Seri Percy Jackson & the Olympians karya Rick Riordan Isnpirasi Hidup Dyslexia dan ADHD
Saat aku duduk di bangku sekolah menengah, membaca adalah salah satu hal yang paling aku benci. Aku bukan pembaca yang baik, dan itu terasa seperti beban yang tak pernah hilang. Dibandingkan dengan teman-teman sebayaku, nilai pemahamanku dalam membaca selalu lebih rendah. Saat guru memberikan tugas membaca, aku lebih sering merasa frustrasi daripada memahami isi teks.
Malam itu, aku ingat diberi tugas membaca salah satu bab dari buku Night karya Elie Wiesel. Aku menghabiskan satu jam penuh membaca atau lebih tepatnya, berjuang membaca. Namun, ketika aku kembali ke kelas keesokan harinya, aku baru sadar bahwa aku telah membaca bab yang salah. Ketika guruku bertanya tentang isi bab yang kubaca, aku terdiam. Bukan hanya karena salah membaca, tapi juga karena aku benar-benar tidak memahami apa yang aku baca.
Saat itu, aku merasa seperti orang bodoh. Aku mencoba, sungguh mencoba, tapi tetap saja gagal. Bagaimana tidak ? Huruf-huruf di buku seperti menari-nari, berpindah tempat, dan sulit kumengerti. Otakku terlalu sibuk, pikiran melompat dari satu ide ke ide lain, dan aku tidak bisa fokus untuk memahami apa yang tertulis.
Menurut Shaywitz (2003) dalam bukunya Overcoming Dyslexia, disleksia bukanlah tanda kurangnya kecerdasan, melainkan cara otak yang berbeda dalam memproses bahasa. Penelitian menunjukkan bahwa anak-anak dengan disleksia memiliki kesulitan membaca karena perbedaan struktural di area otak yang bertanggung jawab atas pengolahan fonologis. ADHD, di sisi lain, sebagaimana dijelaskan oleh Barkley (2014), adalah gangguan neuropsikiatri yang memengaruhi fungsi eksekutif, termasuk perhatian dan pengendalian impuls.

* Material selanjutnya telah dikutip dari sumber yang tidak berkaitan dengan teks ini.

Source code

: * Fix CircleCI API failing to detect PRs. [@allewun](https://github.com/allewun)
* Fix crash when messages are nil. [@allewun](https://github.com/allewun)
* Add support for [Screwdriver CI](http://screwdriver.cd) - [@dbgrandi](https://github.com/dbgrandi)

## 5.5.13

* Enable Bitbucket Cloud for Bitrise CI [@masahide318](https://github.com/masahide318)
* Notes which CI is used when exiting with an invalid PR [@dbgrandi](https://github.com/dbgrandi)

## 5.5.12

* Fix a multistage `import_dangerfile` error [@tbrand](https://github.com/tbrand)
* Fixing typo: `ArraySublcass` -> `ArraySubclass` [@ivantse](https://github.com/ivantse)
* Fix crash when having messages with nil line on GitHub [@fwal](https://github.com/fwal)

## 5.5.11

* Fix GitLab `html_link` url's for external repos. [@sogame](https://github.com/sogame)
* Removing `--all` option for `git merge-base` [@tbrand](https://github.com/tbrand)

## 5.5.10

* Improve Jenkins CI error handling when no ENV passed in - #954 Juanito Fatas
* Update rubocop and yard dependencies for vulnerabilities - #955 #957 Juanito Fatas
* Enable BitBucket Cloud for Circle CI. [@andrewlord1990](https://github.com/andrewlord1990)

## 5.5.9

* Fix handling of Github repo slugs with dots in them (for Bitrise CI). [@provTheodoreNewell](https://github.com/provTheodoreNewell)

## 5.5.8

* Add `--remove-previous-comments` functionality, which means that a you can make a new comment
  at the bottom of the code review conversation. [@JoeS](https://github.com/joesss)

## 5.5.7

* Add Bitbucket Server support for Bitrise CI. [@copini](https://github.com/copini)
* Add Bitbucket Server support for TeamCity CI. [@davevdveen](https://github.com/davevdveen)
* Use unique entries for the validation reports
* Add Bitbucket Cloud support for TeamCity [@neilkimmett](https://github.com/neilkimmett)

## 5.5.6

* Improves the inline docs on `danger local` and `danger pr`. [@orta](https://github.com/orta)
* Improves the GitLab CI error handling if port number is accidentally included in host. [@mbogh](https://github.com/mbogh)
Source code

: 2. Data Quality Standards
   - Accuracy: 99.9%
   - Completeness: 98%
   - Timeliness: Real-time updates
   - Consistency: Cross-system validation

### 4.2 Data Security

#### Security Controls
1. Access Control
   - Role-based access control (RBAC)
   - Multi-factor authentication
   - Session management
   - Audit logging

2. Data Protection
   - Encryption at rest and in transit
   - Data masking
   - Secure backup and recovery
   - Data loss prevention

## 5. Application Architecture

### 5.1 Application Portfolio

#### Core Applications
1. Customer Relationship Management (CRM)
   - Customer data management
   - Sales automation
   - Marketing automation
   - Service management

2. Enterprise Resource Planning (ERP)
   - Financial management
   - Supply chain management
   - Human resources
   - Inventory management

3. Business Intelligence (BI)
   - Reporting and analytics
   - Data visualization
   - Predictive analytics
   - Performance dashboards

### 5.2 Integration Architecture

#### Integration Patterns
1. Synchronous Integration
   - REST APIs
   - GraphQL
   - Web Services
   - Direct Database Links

Kombinasi disleksia dan ADHD sering kali menciptakan tantangan unik. Siswa seperti aku tidak hanya kesulitan memahami teks tertulis tetapi juga merasa sulit untuk mempertahankan perhatian dalam tugas yang membutuhkan konsentrasi tinggi. Dalam lingkungan pendidikan yang sering menuntut standar homogen, perbedaan ini membuat kami merasa seperti "anak bermasalah," bukan anak yang membutuhkan pendekatan berbeda.
Namun, sebuah titik terang muncul dalam hidupku sebuah seri buku yang mengubah segalanya. Seri Percy Jackson & the Olympians karya Rick Riordan datang bagai angin segar.
Aku mendengar bahwa buku itu terinspirasi dari perjuangan anak penulisnya yang memiliki ADHD dan disleksia. Dalam ceritanya, Percy Jackson adalah anak yang sering dianggap bermasalah di sekolah, namun sebenarnya memiliki kekuatan besar yang tersembunyi. Disleksia Percy adalah bukti bahwa ia mampu membaca bahasa Yunani kuno, dan ADHD-nya membantunya tetap siaga di tengah bahaya.
Saat membaca kisahnya, aku merasa seperti melihat cerminan diriku sendiri. Aku memahami rasa frustrasi Percy saat ia merasa tidak cukup baik di sekolah. Aku bisa merasakan perjuangannya untuk memahami dunia yang terasa begitu sulit. Tapi yang membuatku terpukau adalah bagaimana Percy mengubah kelemahannya menjadi kekuatan.
Buku ini mengubah cara pandangku terhadap membaca. Untuk pertama kalinya, aku merasa bahwa membaca bisa menjadi menyenangkan dan bahkan memberdayakan. Aku mulai memahami bahwa meskipun otakku bekerja dengan cara yang berbeda, itu bukan kelemahan melainkan keunikan.